Ce sont des arbres ou parfois des lianes (1 000 espèces, 130 genres) qui vivent dans des régions intertropicales. Ils fournissent des bois très durs (bois de fer : Thouinia striata) ainsi que des fruits comestibles : c’est l’arille (partie tégumentaire externe), qui devient charnue (Litchi : petit arbre fruitier de l’Inde et de la Chine). Le genre Kœlreuteria, et en particulier K. paniculata de Chine, est souvent planté, car il est très décoratif par son feuillage et rustique en Europe. Les Savonniers (Sapindus, 12 espèces des régions tropicales, sauf l’Afrique) ont dans leurs tissus — racines, fruits — des saponines ; celles-ci servent pour le dégraissage des étoffes. On peut encore citer les Cardiospermum et les Paullinia (150 espèces) ; les graines de P. cupana torréfiées donnent un succédané du café ; ces deux genres sont des lianes.
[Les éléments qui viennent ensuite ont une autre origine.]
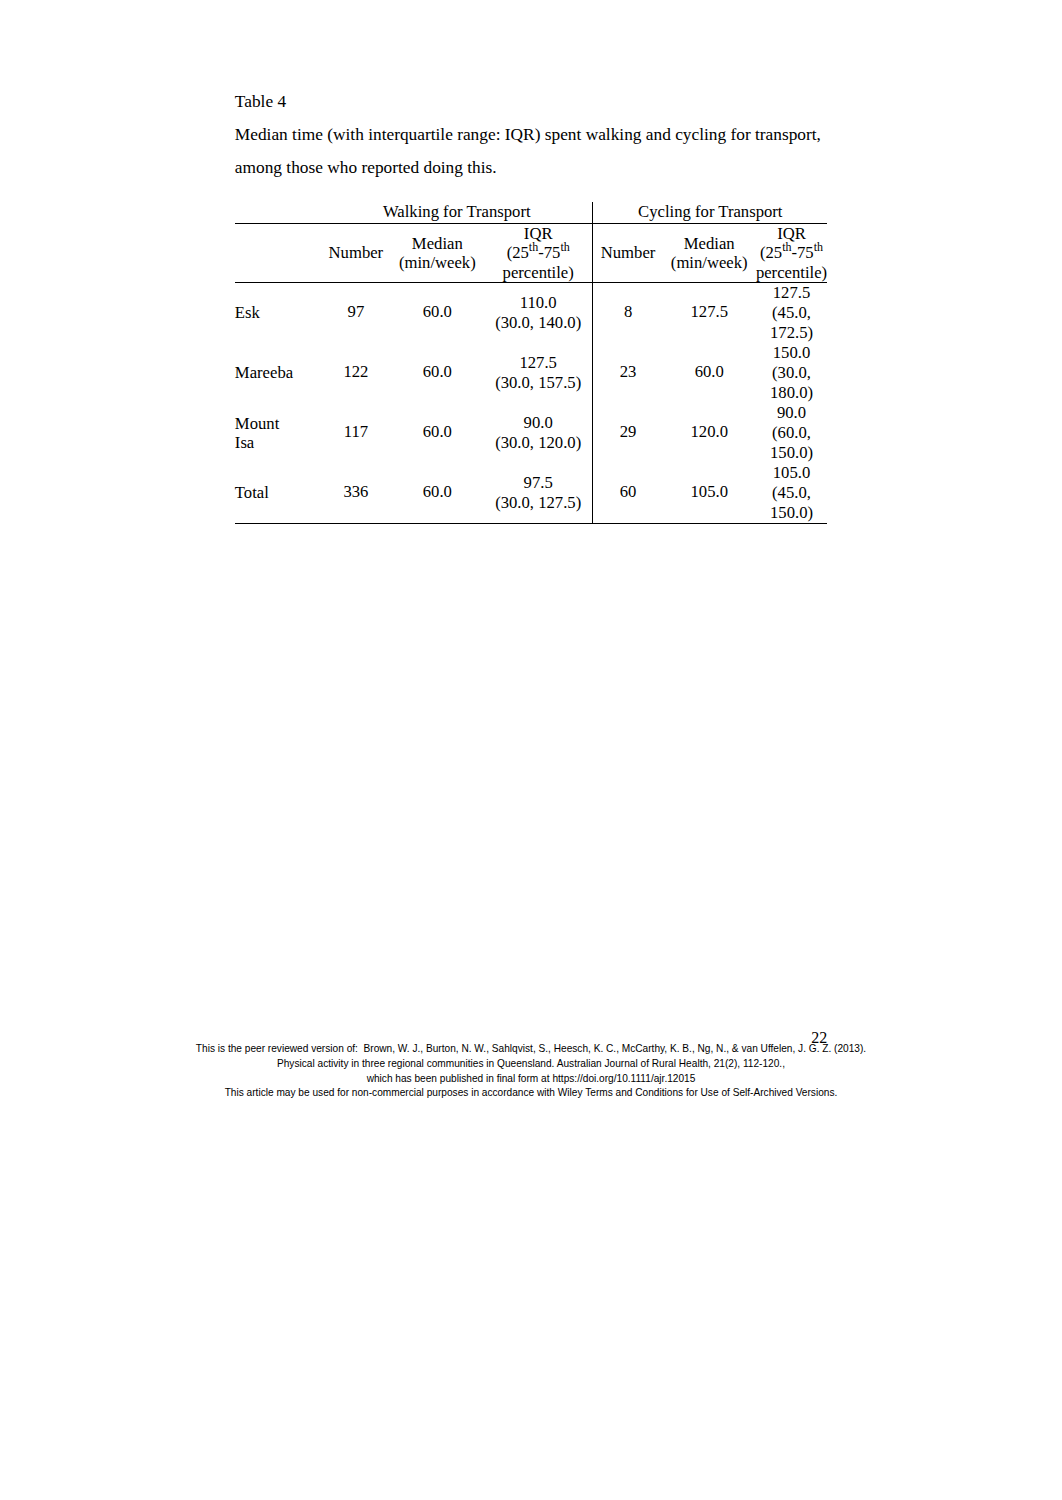Table 4 Median time (with interquartile range: IQR) spent walking and cycling for transport, among those who reported doing this.
| | Walking for Transport | Cycling for Transport |
| --- | --- | --- |
| | Number | Median (min/week) | IQR (25 th -75 th percentile) | Number | Median (min/week) | IQR (25 th -75 th percentile) |
| Esk | 97 | 60.0 | 110.0 (30.0, 140.0) | 8 | 127.5 | 127.5 (45.0, 172.5) |
| Mareeba | 122 | 60.0 | 127.5 (30.0, 157.5) | 23 | 60.0 | 150.0 (30.0, 180.0) |
| Mount Isa | 117 | 60.0 | 90.0 (30.0, 120.0) | 29 | 120.0 | 90.0 (60.0, 150.0) |
| Total | 336 | 60.0 | 97.5 (30.0, 127.5) | 60 | 105.0 | 105.0 (45.0, 150.0) |
22
This is the peer reviewed version of: Brown, W. J., Burton, N. W., Sahlqvist, S., Heesch, K. C., McCarthy, K. B., Ng, N., & van Uffelen, J. G. Z. (2013).
Physical activity in three regional communities in Queensland. Australian Journal of Rural Health, 21(2), 112-120.,
which has been published in final form at https://doi.org/10.1111/ajr.12015
This article may be used for non-commercial purposes in accordance with Wiley Terms and Conditions for Use of Self-Archived Versions.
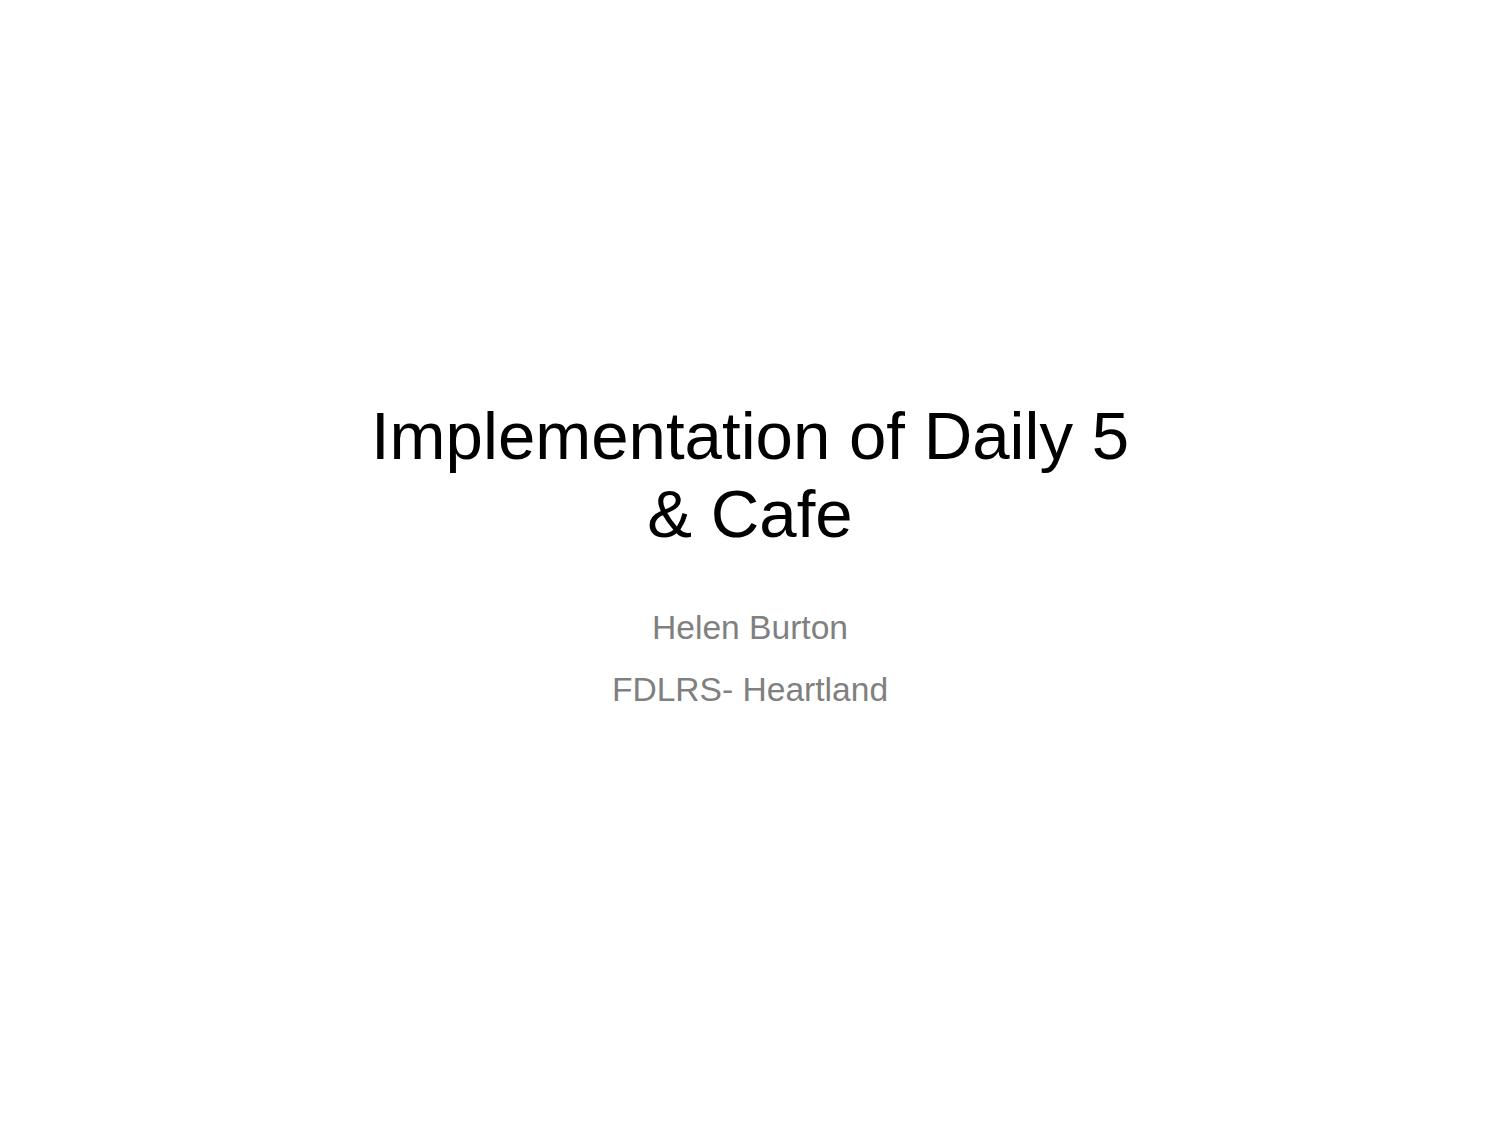Implementation of Daily 5
& Cafe
Helen Burton
FDLRS- Heartland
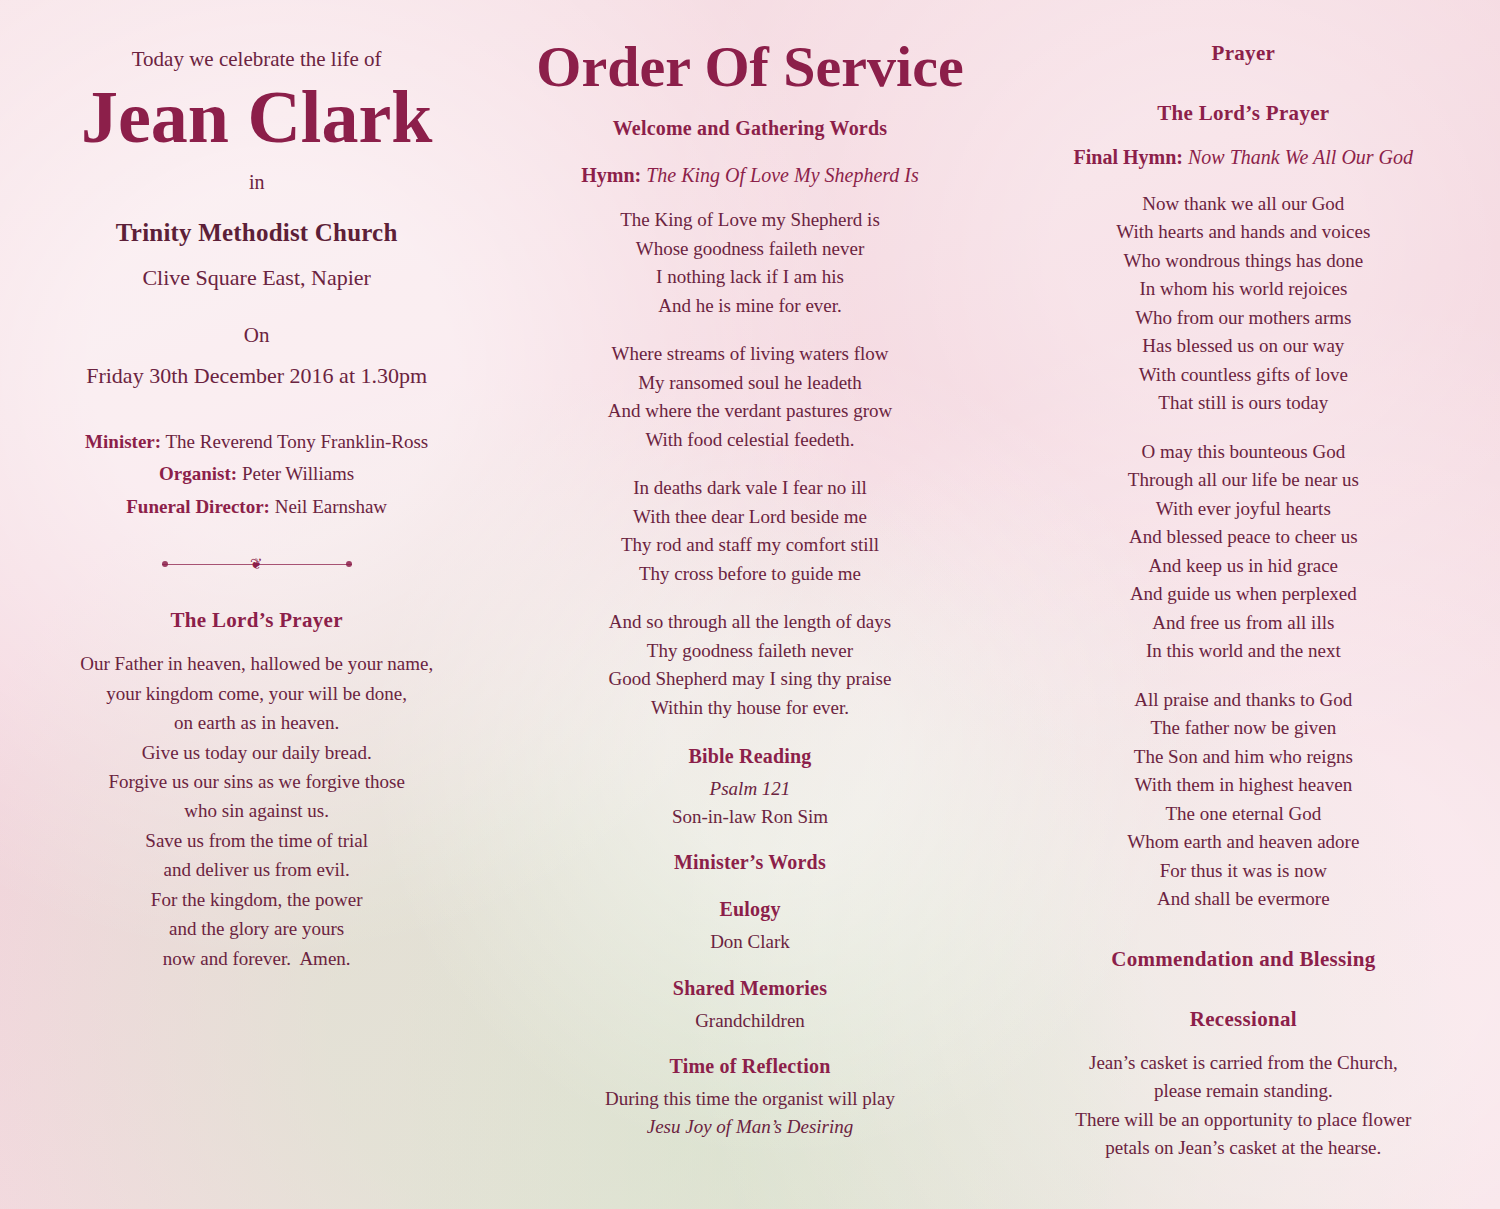Today we celebrate the life of
Jean Clark
in
Trinity Methodist Church
Clive Square East, Napier
On
Friday 30th December 2016 at 1.30pm
Minister: The Reverend Tony Franklin-Ross
Organist: Peter Williams
Funeral Director: Neil Earnshaw
The Lord’s Prayer
Our Father in heaven, hallowed be your name,
your kingdom come, your will be done,
on earth as in heaven.
Give us today our daily bread.
Forgive us our sins as we forgive those
who sin against us.
Save us from the time of trial
and deliver us from evil.
For the kingdom, the power
and the glory are yours
now and forever. Amen.
Order Of Service
Welcome and Gathering Words
Hymn: The King Of Love My Shepherd Is
The King of Love my Shepherd is
Whose goodness faileth never
I nothing lack if I am his
And he is mine for ever.
Where streams of living waters flow
My ransomed soul he leadeth
And where the verdant pastures grow
With food celestial feedeth.
In deaths dark vale I fear no ill
With thee dear Lord beside me
Thy rod and staff my comfort still
Thy cross before to guide me
And so through all the length of days
Thy goodness faileth never
Good Shepherd may I sing thy praise
Within thy house for ever.
Bible Reading
Psalm 121
Son-in-law Ron Sim
Minister’s Words
Eulogy
Don Clark
Shared Memories
Grandchildren
Time of Reflection
During this time the organist will play
Jesu Joy of Man’s Desiring
Prayer
The Lord’s Prayer
Final Hymn: Now Thank We All Our God
Now thank we all our God
With hearts and hands and voices
Who wondrous things has done
In whom his world rejoices
Who from our mothers arms
Has blessed us on our way
With countless gifts of love
That still is ours today
O may this bounteous God
Through all our life be near us
With ever joyful hearts
And blessed peace to cheer us
And keep us in hid grace
And guide us when perplexed
And free us from all ills
In this world and the next
All praise and thanks to God
The father now be given
The Son and him who reigns
With them in highest heaven
The one eternal God
Whom earth and heaven adore
For thus it was is now
And shall be evermore
Commendation and Blessing
Recessional
Jean’s casket is carried from the Church,
please remain standing.
There will be an opportunity to place flower
petals on Jean’s casket at the hearse.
Quelquefois, on rattache à cette famille les genres Æsculus (Marronnier) et Billia d’Amérique tropicale, qui pour d’autres auteurs constituent la famille des Hippocastanacées. Le Marronnier d’Inde (Æsculus hippocastanum) est un très bel arbre à feuilles opposées-composées palmées ; les fleurs blanches dissymétriques sont réunies en grappes de cymes scorpoïdes ; malgré son nom, il n’est pas originaire de l’Inde, mais des Balkans (Thessalie, Épire) ; le fruit est intermédiaire entre une capsule et un fruit charnu (capsule recouverte d’un péricarpe coriace épineux). Æsculus pavia (parfois on en fait un genre spécial, Pavia) vit en Amérique du Nord, il a des fleurs rouge foncé et un fruit non épineux. Le fruit de Æsculus hippocastanum (Marron d’Inde) est riche en saponine et sert en pharmacopée, car il contient un vaso-constricteur.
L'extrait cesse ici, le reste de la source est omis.